In 1994, State Life Insurance Company formed a strategic alliance with AUL. In 1998, Pioneer Mutual Life Insurance Company joined the AUL/State Life Insurance Company affiliation. In 2000, AUL reorganized to form American United Mutual Insurance Holding Company and OneAmerica Financial Partners, Inc.

In 2010, OneAmerica purchased McCready and Keene, Inc. In 2014, OneAmerica purchased City National Bank's retirement services division.

In 2015, OneAmerica purchased Bank of Montreal's BMO Retirement Services.

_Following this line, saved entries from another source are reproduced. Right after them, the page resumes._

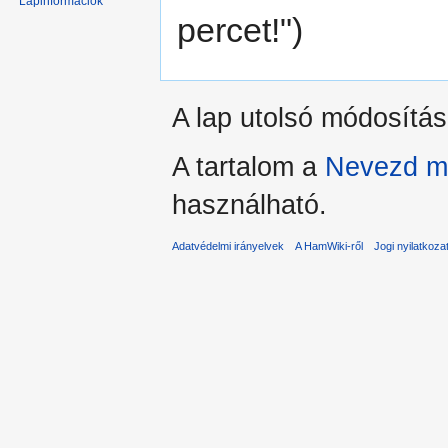
Lapinformációk
navigációhoz
kereséshez
percet!")
A lap utolsó módosítás
A tartalom a
Nevezd me
használható.
Adatvédelmi irányelvek
A HamWiki-ről
Jogi nyilatkoza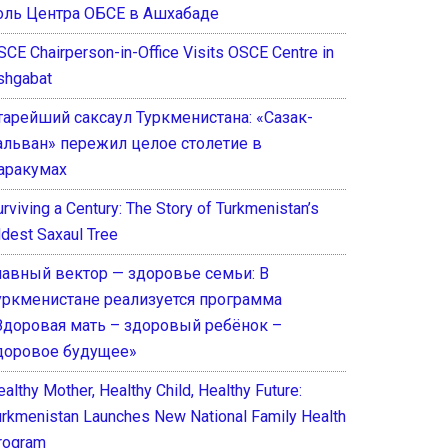
оль Центра ОБСЕ в Ашхабаде
SCE Chairperson-in-Office Visits OSCE Centre in
shgabat
тарейший саксаул Туркменистана: «Сазак-
альван» пережил целое столетие в
аракумах
rviving a Century: The Story of Turkmenistan’s
ldest Saxaul Tree
лавный вектор — здоровье семьи: В
уркменистане реализуется программа
Здоровая мать – здоровый ребёнок –
доровое будущее»
althy Mother, Healthy Child, Healthy Future:
urkmenistan Launches New National Family Health
rogram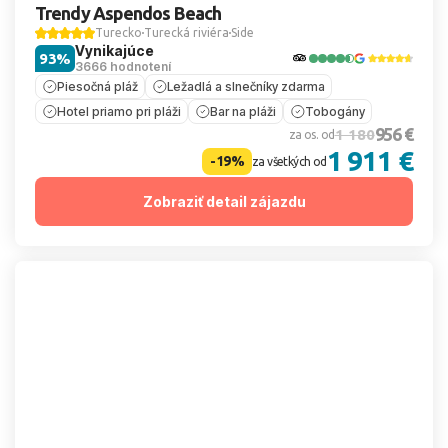
Trendy Aspendos Beach
Turecko
Turecká riviéra
Side
Vynikajúce
93%
3666 hodnotení
Piesočná pláž
Ležadlá a slnečníky zdarma
Hotel priamo pri pláži
Bar na pláži
Tobogány
956 €
1 180
za os. od
1 911 €
-19%
za všetkých od
Zobraziť detail zájazdu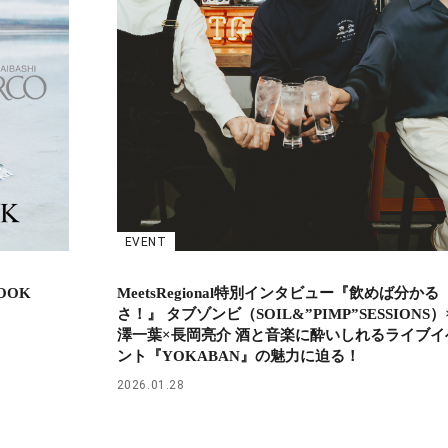
EVENT
LOOK
MeetsRegional特別インタビュー『飲めば分かる
さ！』 タブゾンビ（SOIL&”PIMP”SESSIONS）
澤一葉×長岡亮介 酒と音楽に酔いしれるライブイ
ント『YOKABAN』の魅力に迫る！
2026.01.28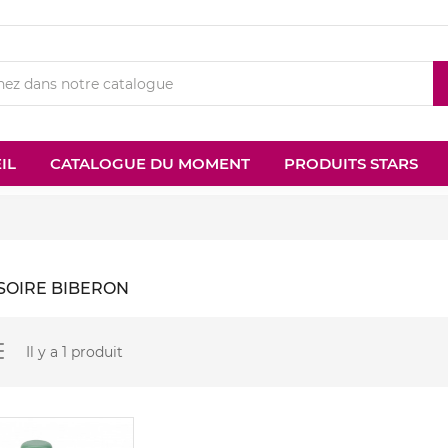
IL
CATALOGUE DU MOMENT
PRODUITS STARS
SOIRE BIBERON
Il y a 1 produit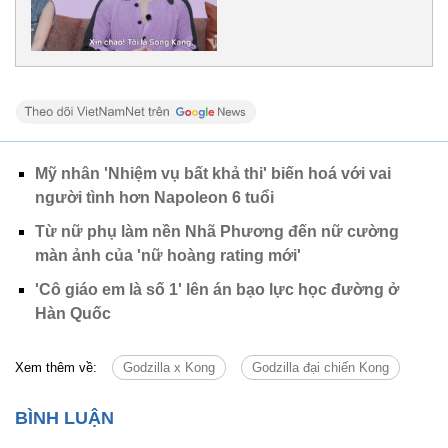
Mỹ nhân 'Nhiệm vụ bất khả thi' biến hoá với vai
người tình hơn Napoleon 6 tuổi
Từ nữ phụ làm nền Nhã Phương đến nữ cường
màn ảnh của 'nữ hoàng rating mới'
'Cô giáo em là số 1' lên án bạo lực học đường ở
Hàn Quốc
Xem thêm về:
Godzilla x Kong
Godzilla đại chiến Kong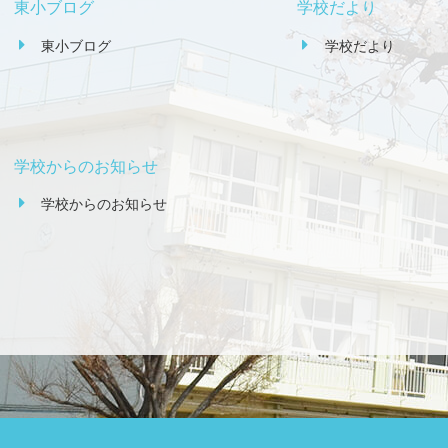
東小ブログ
学校だより
東小ブログ
学校だより
学校からのお知らせ
学校からのお知らせ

In 2024, OneAmerica announced a "brand refresh", including an updated logo and the company's first national advertising campaign doing business as OneAmerica Financial.

== Company leadership ==

===President of American Central Life Insurance Company===
- 1899-1904 - Elijah Martindale
- 1904-1905 - Addison H. Nordyke
- 1905-1912 - Milton A. Woollen
- 1912-1936 - Herbert M. Woollen

===President of United Mutual Life Insurance Company===
- 1930-1933 - Harry Wade
- 1933-1936 - George Bangs

===President of AUL/OneAmerica===
- 1936-1940 - Herbert Woollen
- 1940-1947 - George Bangs
- 1948-1952 - Leslie E. Crouch
- 1952-1961 - Clarence A. Jackson
- 1962-1968 - Edward M. Karrmann
- 1968-1977 - Jack E. Reich
- 1977-1979 - F. Leslie Bartlet
- 1980-2004 - Jerry D. Semler
- 2004-2013 - Dayton H. Molendorp
- 2013-current - J. Scott Davison

===CEO of AUL/OneAmerica===
- 1968-1989 - Jack E. Reich
- 1989-2004 - Jerry D. Semler
- 2004-2014 - Dayton H. Molendorp
- 2014-current - J. Scott Davison

===Chairman of the Board, AUL/OneAmerica===
- 1936-1941 - Alva M. Lumpkin
- 1941-1947 - Leslie E. Crouch
- 1957-1967 - Clarence A. Jackson
- 1967-1991 - Jack E. Reich
- 1991-2007 - Jerry D. Semler
- 2007-2017 - Dayton H. Molendorp
- 2017-current - J. Scott Davison

==Sponsorships==
From 2004 through 2024, OneAmerica Financial served as the 500 Festival Mini-Marathon's title sponsor. In 2015, the company signed a four-year naming-rights partnership to become the title sponsor of Indianapolis Colts gameday radio broadcasts. OneAmerica Financial sponsored the mainstage at the Indiana Repertory Theatre for the 2017–18 season.